There is a morality here, as in all art; it is evident in us as selection. And what has been discarded here will be clear at a glance; what has been selected is the real. The objects have, as Emerson said, their “roots in central nature, and may of course be so exhibited to us as to represent the world . . . Now men do not see nature to be beautiful . . . They reject life as prosaic.”5 This is a new beginning, another acceptance of life. The acceptance does here what it always does; makes gifts, opens other doors, and offers other acceptances. There are these sources of power.
Our time demands this “true materialism.” In many ways, the real is the most foreign to us. These pictures are tokens of foreignness. And at the same time they are brilliant tokens of reality and of the flower of the real, of possibility.
(Unpublished, 1946)
1. In the early 1940s, Rukeyser began to work with photographer Berenice Abbott on a photo-text collaboration based around Abbott’s Supersight photographs. This essay is one version of Rukeyser’s introduction to their still-unpublished project, developed over a decade. Invented, built, and patented by Abbott, Supersight technology became the basis for later scientific photography. “The image of any three-dimensional object, when illuminated inside a closed dark box, in a darkened room, is transmitted or projected via an enlarging lens mounted on the side of that box. When received by a photosensitive surface outside the box that transmission creates an enlarged image of the thing itself, with no intervening ‘noisy’ medium to filter or dilute the image, as does, for example, grain in a negative.” Julia Van Haaften, Berenice Abbott: A Life in Photography (New York: W. W. Norton, 2018), 249.
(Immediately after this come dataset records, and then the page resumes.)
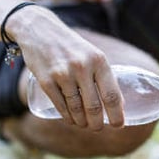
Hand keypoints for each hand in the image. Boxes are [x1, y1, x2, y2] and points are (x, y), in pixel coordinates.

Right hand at [12, 7, 123, 129]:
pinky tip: (71, 120)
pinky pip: (60, 106)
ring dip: (82, 122)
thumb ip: (105, 76)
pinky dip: (67, 117)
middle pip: (94, 107)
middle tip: (97, 128)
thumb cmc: (73, 47)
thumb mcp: (93, 55)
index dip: (116, 114)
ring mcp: (63, 75)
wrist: (40, 30)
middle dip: (97, 123)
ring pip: (76, 109)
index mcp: (99, 61)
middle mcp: (82, 68)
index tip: (118, 125)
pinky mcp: (46, 81)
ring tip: (84, 124)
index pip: (111, 95)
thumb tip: (119, 105)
2. Rukeyser refers to Abbott’s Supersight photographs of objects, including Rukeyser’s eye and hand. She uses some of the following text in her untitled foreword to Berenice Abbott: Photographs (New York: Horizon Press, 1970), 9–11; and in her poem “An Unborn Poet,” in CP, 591–592.
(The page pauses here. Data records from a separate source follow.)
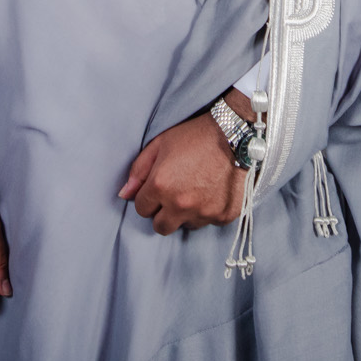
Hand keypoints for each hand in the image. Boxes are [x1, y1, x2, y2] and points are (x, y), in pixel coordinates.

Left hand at [118, 89, 249, 235]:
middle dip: (163, 214)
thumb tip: (124, 194)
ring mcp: (204, 213)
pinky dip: (208, 211)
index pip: (142, 209)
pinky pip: (208, 222)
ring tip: (195, 190)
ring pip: (185, 226)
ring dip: (186, 214)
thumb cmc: (195, 135)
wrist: (235, 134)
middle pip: (161, 227)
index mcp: (160, 186)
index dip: (148, 198)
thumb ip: (138, 171)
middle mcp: (180, 205)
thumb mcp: (160, 144)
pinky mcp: (223, 216)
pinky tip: (212, 192)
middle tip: (173, 196)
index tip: (158, 188)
3. Francis Bacon, sixteenth-century English philosopher who argued for the scientific method. In her biography of his contemporary Thomas Hariot, Rukeyser argues the title figure countered Bacon’s rigid, memory-based scientific approach to knowledge by instead foregrounding imagination and experience. See Muriel Rukeyser, The Traces of Thomas Hariot (New York: Random House, 1971), 61–65.
4. Georges Braque, “Pensées sur l’art,” Confluences 4 (May 1945): 339. Braque was a French cubist painter, collagist, printmaker, and sculptor.
5. Ralph Waldo Emerson, “Art” (1851).